**EXERCISE BRIEF**
Go over the data below line by line, and state how many lines contain the string "безопасности". Give the number only.

**RECORDED INFORMATION**
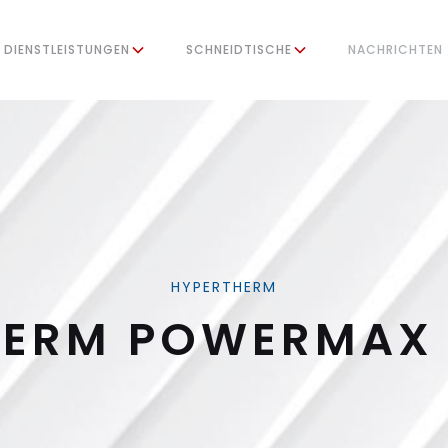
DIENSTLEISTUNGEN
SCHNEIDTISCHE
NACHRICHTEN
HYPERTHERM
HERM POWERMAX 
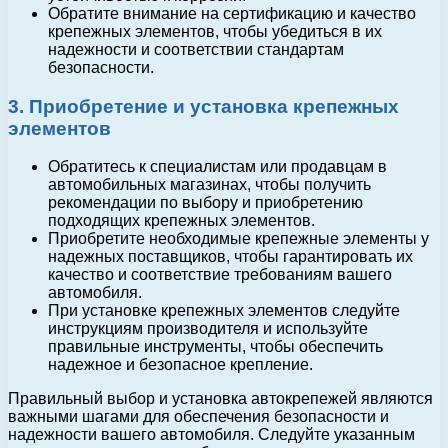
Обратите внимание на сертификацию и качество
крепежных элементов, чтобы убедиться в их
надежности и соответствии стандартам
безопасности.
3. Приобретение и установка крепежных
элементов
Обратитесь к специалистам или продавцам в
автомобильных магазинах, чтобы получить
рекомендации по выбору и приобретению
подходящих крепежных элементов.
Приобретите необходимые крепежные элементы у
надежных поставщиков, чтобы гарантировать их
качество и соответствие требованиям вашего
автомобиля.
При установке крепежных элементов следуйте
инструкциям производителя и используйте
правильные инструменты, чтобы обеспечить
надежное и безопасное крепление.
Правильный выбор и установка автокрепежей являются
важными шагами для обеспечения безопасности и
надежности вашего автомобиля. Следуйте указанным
...
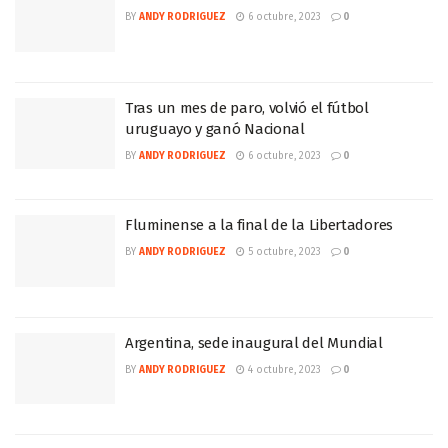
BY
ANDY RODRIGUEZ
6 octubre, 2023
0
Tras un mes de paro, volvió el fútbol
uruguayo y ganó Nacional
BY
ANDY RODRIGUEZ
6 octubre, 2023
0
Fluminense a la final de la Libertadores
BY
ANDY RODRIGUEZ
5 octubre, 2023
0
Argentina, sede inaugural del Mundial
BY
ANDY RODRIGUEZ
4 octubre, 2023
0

**EXPECTED ANSWER**
2